▶ _What you have to do_
Copy out the lines below, starting with the line containing "scientific name: Argyrophorus" and ending with the line containing "genus: Zenaida", both included.

[Dataset excerpt]
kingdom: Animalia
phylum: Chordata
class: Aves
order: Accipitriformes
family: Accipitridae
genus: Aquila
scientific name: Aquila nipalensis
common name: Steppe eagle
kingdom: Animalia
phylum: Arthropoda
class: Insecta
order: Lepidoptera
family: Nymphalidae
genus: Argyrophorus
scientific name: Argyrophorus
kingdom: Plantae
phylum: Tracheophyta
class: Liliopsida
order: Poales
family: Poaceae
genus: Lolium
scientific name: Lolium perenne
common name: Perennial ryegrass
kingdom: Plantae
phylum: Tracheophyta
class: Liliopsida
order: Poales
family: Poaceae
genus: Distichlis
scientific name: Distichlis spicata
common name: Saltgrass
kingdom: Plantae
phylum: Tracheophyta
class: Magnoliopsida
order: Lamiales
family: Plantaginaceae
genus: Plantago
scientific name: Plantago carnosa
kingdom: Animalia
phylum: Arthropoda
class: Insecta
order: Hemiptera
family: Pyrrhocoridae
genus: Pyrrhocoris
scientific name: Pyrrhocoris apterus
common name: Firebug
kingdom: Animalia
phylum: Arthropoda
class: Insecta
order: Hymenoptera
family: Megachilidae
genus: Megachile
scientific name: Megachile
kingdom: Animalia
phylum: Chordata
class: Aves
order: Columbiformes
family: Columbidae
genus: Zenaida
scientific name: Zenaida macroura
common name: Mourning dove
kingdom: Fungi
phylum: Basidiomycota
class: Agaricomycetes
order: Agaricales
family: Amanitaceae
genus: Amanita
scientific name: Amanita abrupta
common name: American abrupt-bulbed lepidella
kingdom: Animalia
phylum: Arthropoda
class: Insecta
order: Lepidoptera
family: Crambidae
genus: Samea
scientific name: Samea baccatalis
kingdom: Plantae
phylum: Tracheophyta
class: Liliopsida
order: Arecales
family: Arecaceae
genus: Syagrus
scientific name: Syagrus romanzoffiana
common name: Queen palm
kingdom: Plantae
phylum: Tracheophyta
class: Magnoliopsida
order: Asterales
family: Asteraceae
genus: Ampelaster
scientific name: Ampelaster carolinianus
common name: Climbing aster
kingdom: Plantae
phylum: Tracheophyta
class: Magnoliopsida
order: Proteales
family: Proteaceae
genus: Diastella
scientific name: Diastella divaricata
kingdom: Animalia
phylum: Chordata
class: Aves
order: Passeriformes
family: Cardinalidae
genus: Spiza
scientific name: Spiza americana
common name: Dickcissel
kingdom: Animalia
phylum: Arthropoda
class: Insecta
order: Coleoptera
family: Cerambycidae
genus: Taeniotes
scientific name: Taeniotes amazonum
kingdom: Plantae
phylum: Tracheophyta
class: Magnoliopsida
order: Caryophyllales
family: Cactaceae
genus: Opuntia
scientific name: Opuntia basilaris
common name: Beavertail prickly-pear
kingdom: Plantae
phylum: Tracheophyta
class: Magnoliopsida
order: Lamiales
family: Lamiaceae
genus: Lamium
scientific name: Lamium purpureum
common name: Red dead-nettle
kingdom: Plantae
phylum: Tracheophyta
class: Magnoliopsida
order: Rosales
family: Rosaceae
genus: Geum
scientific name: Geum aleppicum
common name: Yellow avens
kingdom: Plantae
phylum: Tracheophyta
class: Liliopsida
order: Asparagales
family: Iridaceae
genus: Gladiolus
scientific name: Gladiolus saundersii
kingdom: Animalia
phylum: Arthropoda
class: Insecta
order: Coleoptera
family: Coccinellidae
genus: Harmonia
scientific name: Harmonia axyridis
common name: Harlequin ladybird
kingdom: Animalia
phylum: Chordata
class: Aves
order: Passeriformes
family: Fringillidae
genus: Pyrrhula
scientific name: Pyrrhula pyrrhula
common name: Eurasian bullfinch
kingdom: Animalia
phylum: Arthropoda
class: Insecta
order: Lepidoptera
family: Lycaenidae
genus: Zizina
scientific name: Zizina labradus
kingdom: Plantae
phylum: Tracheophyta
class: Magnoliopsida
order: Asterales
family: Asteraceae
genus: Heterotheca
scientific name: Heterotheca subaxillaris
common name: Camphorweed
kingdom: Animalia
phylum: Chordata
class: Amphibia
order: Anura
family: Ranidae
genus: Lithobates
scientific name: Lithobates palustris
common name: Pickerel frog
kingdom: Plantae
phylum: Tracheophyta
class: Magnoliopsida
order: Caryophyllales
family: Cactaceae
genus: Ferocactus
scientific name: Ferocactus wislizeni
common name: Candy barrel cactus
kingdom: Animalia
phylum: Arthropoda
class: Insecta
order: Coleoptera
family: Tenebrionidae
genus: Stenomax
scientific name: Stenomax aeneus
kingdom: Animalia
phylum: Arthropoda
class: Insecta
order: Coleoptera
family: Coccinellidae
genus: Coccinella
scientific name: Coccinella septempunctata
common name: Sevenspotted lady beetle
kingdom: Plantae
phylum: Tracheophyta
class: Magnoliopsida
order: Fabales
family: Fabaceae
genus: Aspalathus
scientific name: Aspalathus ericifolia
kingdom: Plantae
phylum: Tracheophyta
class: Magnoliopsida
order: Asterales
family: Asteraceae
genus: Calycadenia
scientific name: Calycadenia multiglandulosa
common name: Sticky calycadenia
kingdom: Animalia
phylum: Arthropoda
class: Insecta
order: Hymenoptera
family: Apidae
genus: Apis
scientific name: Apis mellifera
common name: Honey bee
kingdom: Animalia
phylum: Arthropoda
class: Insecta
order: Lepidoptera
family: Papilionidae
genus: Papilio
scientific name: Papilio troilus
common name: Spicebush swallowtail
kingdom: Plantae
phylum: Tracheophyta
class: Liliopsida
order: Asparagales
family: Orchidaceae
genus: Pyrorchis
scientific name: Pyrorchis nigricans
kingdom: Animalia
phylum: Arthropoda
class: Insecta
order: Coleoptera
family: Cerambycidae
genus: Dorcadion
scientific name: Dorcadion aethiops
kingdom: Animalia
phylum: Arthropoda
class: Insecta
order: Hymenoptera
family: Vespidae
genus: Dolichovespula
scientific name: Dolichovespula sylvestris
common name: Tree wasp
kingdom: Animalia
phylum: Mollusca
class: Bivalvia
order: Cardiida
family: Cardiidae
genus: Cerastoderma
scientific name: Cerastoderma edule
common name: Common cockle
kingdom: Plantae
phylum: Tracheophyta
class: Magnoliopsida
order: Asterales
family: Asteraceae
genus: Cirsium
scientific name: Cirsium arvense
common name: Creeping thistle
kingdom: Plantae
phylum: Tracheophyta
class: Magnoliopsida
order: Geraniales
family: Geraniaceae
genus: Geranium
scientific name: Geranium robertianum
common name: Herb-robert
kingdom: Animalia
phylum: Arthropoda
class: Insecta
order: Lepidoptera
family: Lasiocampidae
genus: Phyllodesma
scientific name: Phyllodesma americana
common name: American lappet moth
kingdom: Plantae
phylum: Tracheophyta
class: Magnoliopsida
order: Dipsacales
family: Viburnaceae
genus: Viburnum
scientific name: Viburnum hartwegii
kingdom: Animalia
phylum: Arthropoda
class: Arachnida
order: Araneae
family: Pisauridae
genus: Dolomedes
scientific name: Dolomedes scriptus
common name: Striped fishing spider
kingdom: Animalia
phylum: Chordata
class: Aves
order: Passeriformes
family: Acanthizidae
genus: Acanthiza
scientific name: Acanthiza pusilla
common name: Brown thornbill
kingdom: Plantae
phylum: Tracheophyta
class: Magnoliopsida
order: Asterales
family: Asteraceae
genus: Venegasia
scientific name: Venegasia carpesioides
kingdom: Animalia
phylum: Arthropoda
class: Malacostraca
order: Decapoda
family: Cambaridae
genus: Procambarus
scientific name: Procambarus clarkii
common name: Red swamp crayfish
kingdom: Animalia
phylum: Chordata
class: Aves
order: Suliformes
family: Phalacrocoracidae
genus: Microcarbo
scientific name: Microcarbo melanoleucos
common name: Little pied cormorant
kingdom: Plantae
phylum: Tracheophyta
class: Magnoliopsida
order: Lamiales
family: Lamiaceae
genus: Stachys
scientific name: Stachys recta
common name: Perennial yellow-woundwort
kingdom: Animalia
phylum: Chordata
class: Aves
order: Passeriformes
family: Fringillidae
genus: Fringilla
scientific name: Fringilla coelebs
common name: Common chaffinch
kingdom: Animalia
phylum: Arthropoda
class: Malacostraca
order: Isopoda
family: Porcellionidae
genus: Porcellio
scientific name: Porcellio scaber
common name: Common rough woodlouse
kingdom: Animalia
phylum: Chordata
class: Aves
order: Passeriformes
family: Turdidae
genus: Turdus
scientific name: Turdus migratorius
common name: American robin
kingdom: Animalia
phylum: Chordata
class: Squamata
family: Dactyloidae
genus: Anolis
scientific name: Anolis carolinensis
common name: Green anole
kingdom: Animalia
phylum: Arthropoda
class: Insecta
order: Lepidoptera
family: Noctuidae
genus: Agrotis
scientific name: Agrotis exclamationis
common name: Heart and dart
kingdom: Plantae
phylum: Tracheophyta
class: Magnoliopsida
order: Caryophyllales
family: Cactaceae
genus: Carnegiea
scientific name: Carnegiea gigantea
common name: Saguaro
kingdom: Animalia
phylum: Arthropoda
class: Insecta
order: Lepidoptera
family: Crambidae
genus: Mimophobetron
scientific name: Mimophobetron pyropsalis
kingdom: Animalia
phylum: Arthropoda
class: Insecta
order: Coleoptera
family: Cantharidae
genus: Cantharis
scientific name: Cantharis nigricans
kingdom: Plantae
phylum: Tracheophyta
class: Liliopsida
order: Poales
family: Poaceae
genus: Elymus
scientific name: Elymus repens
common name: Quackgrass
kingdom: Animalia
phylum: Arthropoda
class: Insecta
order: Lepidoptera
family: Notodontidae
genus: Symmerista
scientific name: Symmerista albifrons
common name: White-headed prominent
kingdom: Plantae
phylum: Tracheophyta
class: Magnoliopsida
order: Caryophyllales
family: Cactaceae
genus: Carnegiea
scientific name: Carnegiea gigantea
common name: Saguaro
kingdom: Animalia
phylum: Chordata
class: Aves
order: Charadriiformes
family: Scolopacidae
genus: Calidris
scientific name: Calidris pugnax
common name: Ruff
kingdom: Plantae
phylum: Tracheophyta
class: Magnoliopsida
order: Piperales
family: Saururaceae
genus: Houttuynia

▶ _Solution below_
scientific name: Argyrophorus
kingdom: Plantae
phylum: Tracheophyta
class: Liliopsida
order: Poales
family: Poaceae
genus: Lolium
scientific name: Lolium perenne
common name: Perennial ryegrass
kingdom: Plantae
phylum: Tracheophyta
class: Liliopsida
order: Poales
family: Poaceae
genus: Distichlis
scientific name: Distichlis spicata
common name: Saltgrass
kingdom: Plantae
phylum: Tracheophyta
class: Magnoliopsida
order: Lamiales
family: Plantaginaceae
genus: Plantago
scientific name: Plantago carnosa
kingdom: Animalia
phylum: Arthropoda
class: Insecta
order: Hemiptera
family: Pyrrhocoridae
genus: Pyrrhocoris
scientific name: Pyrrhocoris apterus
common name: Firebug
kingdom: Animalia
phylum: Arthropoda
class: Insecta
order: Hymenoptera
family: Megachilidae
genus: Megachile
scientific name: Megachile
kingdom: Animalia
phylum: Chordata
class: Aves
order: Columbiformes
family: Columbidae
genus: Zenaida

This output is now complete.